An diesen Moment erinnere ich mich so klar, als wäre es gestern gewesen und ich nüchtern. Ich sah etwas in seinen Augen. Etwas, das mir bekannt vor kam. Nun war es egal, dass ich zuvor zu viel redete, egal wie viel ich getrunken hatte.
Das Gespräch lief wieder... Er fragte mich, ob ich mit ihm nach Hause käme auf ein Glas Wein.
So viele Gedanken in meinem Kopf. Etwas in mir schrie "JA! JA, ich WILL mit dir nach Hause!" eine andere Stimme in meinem Kopf meinte: "Wenn du jetzt mit ihm heim fährst, dann bist du nur eine Nummer, nur ein Mädel, das er vögelt." "Aurelia, du willst ihn doch! Du hast es dir so oft im Jay vorgestellt, auch als du noch einen festen Freund hattest!"
Bevor ich eine Entscheidung fällen konnte kam Alex aus dem Club. Ich weiß nicht, wie lang António und ich da draußen standen. Alex sah António und mich stehen, er war fassungslos.

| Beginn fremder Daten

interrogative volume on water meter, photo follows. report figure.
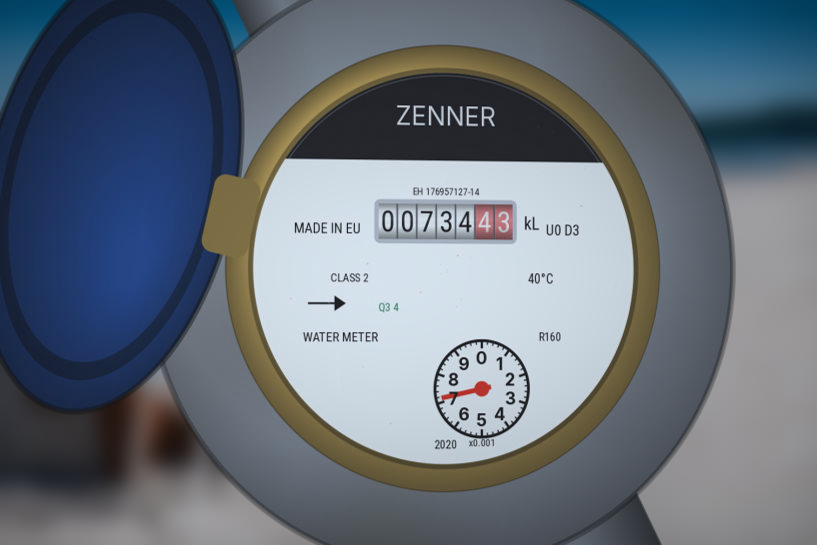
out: 734.437 kL
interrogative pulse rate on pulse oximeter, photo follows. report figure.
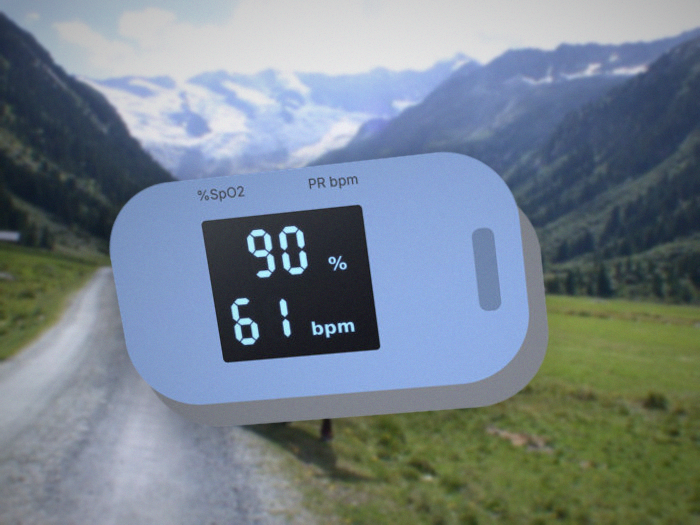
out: 61 bpm
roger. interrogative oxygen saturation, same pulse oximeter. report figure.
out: 90 %
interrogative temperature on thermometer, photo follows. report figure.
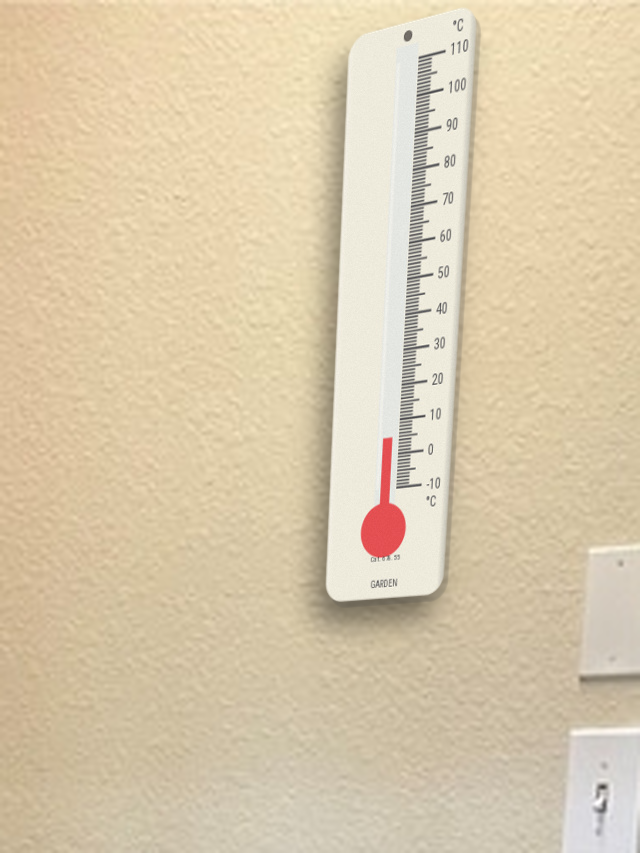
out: 5 °C
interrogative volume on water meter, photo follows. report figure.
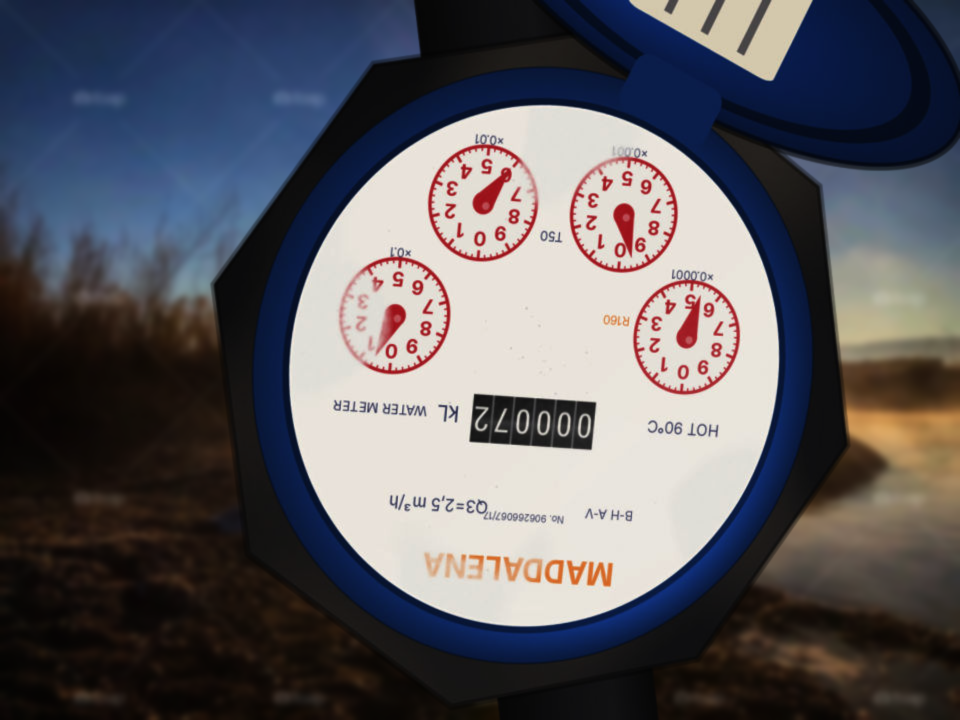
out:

Er, der ruhige, zurückhaltende, schüchterne Alex (Modafinil+Alkohol=miese Kombi) Riss mir das Jackett von den Schultern und fragte mich, ob ich sie noch alle hätte. Er fragte mich ob ich spinne. Ich wollte ihm den Haustürschlüssel meiner Ma in die Hand drücken und sagen, dass das in Ordnung sei. Dass ich auch mit António heim fahren würde, wenn ich nüchtern wäre... Alex war so aufgebracht. So kannte ich ihn nicht... Er nickte zu António und meinte "Aurelia, du spinnst! Der is mindestens 100!!" ich versuchte zu deeskalieren.
Aber ich war auch aufgebracht. Ich fühlte mich bevormundet. Ich schickte Alex rein, nachdem er sich weigerte den Schlüssel an sich zu nehmen. António beobachtete es aus der Ferne. Oh gott, war mir Alex' Szene peinlich. Ich verabschiedete mich schon mal wieder gedanklich davon, jemals Antónios Wohnung von innen zu sehen.
Maria kam vor die Türe. Wir sprachen ruhig miteinander. Auch sie fand, dass es keine gute Idee sei mit António heim zu fahren. Aber ich erklärte es ihr. Das war der erste Mann, der mich interessierte, seit dem mein Ex mich im Dezember verließ. Wir redeten in Ruhe, sie sagte: "Aurelia, ich kenne dich... Willst du das wirklich?" Ich sagte nur "Ja, das will ich wirklich, bitte gib Alex den Schlüssel und sag ihm, es täte mir Leid." Sie bejahte es, nahm den Schlüssel an sich und verschwand im Smile.
António kam, sichtlich belustigt und blickte mich fragend an... Ich erklärte ihm, dass Alex mein Mitbewohner sei und nur um mich besorgt, aber alles geklärt wäre und wir jetzt gehen könnten...António blickte mich an und sagte "Es gibt sowieso die Regel 'No sex at first night' kommst du trotzdem mit?" "Natürlich komme ich trotzdem mit!" Ich dachte mir 'Das sagt er jetzt nur so!' "Ich muss noch meine Jacke holen!" -"Gut, Aurelia, wir holen deine Jacke!"

Ich stand in der Schlange vor der Garderobe, noch immer in seinem Jackett, er wartete am Ausgang, hinter mir. Ich suchte die Garderobenmarke in meinem Geldbeutel. ich hörte ein Mädel sagen "oh gott, die is so betrunken, dass sie nicht mal ihre Garderobenmarke findet!" (mein Geldbeutel hat ne Million Fächer. Ich finden nüchtern noch nicht mal meine Bankkarte auf anhieb.) Ich fand sie doch.
Aber mein Kopf dachte sich "Oh gott. Alle wissen es. Sie staren dich an." Es kam mir vor, als grinsten mich alle um mich dreckig an. Und António grinste auch so. Er sprach mit dem Türsteher, als ich nur 1,5m von ihm entfernt war. Auch dieser schien zu grinsen.

Und dann war er da. Der nicht steuerbare Impuls. Der Moment, den ich als den "Moment der reinen Vernunft" bezeichne. Mein Kopf übernimmt die Steuerung über meinen Körper. Ich kann nicht eingreifen. Mein Kopf sagte "Du gibst ihm sein Jackett, du entschuldigst dich, dass du nicht mit zu ihm fahren wirst, nimmst deine Jacke und gehst zurück ins Smile zu deinen Freunden."
Und genau das tat ich. Er bekam sein Jackett und ich sagte, es täte mir leid, aber ich könne nicht.
Auch der Blick dieses Moments ist mir im Gedächtnis eingebrannt. Verwirrung. Entsetzen. Anerkennung.

Und ich ging zurück zu meinen Freunden. Alex und Maria waren erleichtert..."ich bin nicht gefahren, ich bleibe hier!" Ich war sauer. Sauer auf mich selbst. Ich wollte doch mit ihm nach hause?! Gut.. Erst mal nen Gin Tonic an der Bar holen...Zurück bei meinen Freunden... ich blickte noch einmal zur Bar. Und da stand auch er wieder und sah mich verwirrt an. Ich blickte verbittert über meine Entscheidung wehmütig zurück.


António war nicht nach hause gefahren.